Records from a data source:
★ ★ ★ ★ ★ ★ ★
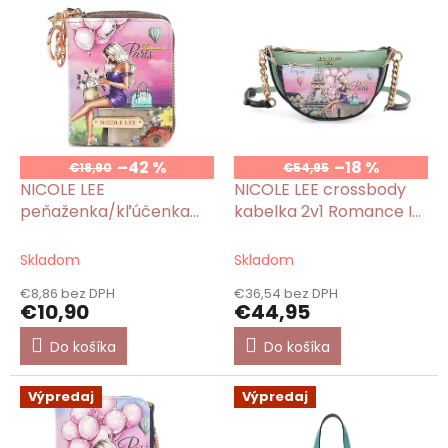
p
i
s
p
r
o
d
u
–42 %
–18 %
€18,90
€54,95
k
NICOLE LEE
NICOLE LEE crossbody
t
peňaženka/kľúčenka
kabelka 2v1 Romance In
o
Romance In Paris
Paris
v
Skladom
Skladom
€8,86 bez DPH
€36,54 bez DPH
€10,90
€44,95
Do košíka
Do košíka
Výpredaj
Výpredaj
★ ★ ★ ★ ★ ★ ★
WHAT TO PRODUCE:
Except for pictures, copy the records above exactly.

EXERCISE SOLUTION:
p
i
s
p
r
o
d
u
–42 %
–18 %
€18,90
€54,95
k
NICOLE LEE
NICOLE LEE crossbody
t
peňaženka/kľúčenka
kabelka 2v1 Romance In
o
Romance In Paris
Paris
v
Skladom
Skladom
€8,86 bez DPH
€36,54 bez DPH
€10,90
€44,95
Do košíka
Do košíka
Výpredaj
Výpredaj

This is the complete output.